Les plus gros parachutes dorés

Les plus gros parachutes dorés
Michael Eisner fut CEO de Walt Disney Company de 1984 à 2005. Après 21 ans de bons et loyaux services, Eisner est parti en emportant 773 millions d'euros de salaire, bonus et stock-options. Un record. Il a maintenant sa propre étoile sur le célèbre Hollywood Walk of Fame. © Reuters

1. Michael Eisner – The Walt Disney Company © Reuters

Michael Eisner fut CEO de Walt Disney Company de 1984 à 2005. Après 21 ans de bons et loyaux services, Eisner est parti en emportant 773 millions d'euros de salaire, bonus et stock-options. Un record. Il a maintenant sa propre étoile sur le célèbre Hollywood Walk of Fame.

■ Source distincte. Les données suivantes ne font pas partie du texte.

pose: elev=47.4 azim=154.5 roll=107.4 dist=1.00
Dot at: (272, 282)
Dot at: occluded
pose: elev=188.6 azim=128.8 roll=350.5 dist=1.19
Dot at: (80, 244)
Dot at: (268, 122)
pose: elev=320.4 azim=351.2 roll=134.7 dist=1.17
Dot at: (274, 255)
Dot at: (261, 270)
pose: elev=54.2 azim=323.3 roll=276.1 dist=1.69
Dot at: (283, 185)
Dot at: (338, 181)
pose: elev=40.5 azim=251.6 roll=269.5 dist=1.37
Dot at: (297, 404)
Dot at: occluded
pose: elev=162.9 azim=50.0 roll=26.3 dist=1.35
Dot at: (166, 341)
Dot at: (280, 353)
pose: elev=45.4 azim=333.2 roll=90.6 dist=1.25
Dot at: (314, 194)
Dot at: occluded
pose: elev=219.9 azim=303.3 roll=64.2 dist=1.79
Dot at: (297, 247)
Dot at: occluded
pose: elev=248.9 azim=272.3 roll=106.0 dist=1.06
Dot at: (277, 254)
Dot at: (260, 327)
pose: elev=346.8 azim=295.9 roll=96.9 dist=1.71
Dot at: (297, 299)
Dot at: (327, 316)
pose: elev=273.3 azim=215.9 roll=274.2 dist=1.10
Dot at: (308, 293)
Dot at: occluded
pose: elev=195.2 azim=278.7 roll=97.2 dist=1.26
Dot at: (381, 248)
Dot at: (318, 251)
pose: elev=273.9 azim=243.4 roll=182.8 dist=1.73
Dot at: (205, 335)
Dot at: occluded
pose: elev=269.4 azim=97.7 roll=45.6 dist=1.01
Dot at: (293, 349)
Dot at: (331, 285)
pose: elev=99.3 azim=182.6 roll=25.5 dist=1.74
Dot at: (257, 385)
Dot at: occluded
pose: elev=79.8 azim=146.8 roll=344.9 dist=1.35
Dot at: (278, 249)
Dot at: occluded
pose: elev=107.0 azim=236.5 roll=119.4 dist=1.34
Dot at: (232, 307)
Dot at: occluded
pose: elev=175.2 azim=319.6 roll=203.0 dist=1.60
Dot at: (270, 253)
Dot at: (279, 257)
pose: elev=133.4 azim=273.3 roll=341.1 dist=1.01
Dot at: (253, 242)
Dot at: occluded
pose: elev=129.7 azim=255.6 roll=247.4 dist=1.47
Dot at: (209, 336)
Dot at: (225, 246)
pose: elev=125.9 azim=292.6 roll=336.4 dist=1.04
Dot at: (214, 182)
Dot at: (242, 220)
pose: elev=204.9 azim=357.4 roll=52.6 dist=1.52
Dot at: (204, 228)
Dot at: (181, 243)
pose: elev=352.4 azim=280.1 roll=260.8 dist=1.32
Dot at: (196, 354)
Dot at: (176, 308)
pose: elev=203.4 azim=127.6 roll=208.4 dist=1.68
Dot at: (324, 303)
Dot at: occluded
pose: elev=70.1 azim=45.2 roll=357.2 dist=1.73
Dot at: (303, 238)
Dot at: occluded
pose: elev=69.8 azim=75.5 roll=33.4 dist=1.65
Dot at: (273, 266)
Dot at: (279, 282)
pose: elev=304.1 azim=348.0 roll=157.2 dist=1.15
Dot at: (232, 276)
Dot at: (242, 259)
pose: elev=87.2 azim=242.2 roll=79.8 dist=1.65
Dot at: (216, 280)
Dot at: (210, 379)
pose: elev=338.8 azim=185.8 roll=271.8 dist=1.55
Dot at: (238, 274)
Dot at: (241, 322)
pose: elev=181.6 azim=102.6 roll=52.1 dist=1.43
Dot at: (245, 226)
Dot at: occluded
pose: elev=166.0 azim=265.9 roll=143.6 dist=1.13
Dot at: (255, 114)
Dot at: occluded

2. William Mc Guire - United Health Group

McGuire, un pneumologue américain de renom, fut à la tête de la société d'assurance médicale United Health Group de 1991 à 2006. Il a empoché 24 millions de dollars de stock-options lors de son départ. Sa retraite s'élève aujourd'hui à 619 millions d'euros. Quand McGuire a rejoint United, la société était en mauvaise posture financière, avec 400 millions de dollars de revenus annuels, quand il est parti, United était devenue l'une des entreprises d'assurances au monde les plus fructueuses, avec plus de 70 milliards de dollars de bénéfices, plus de 50 000 employés, et 60 millions d'adhérents à ses plans de santé.

3. Lee Raymond - Exxon Mobile Corp © Reuters

Lee Raymond a quitté le groupe Exxon Mobile en 2006, après avoir fait fusionner Exxon et Mobile Oil. Lors de son départ, il a reçu 271 millions d'euros, l'une des sommes les plus importantes à l'époque pour un dirigeant d'une entreprise publique.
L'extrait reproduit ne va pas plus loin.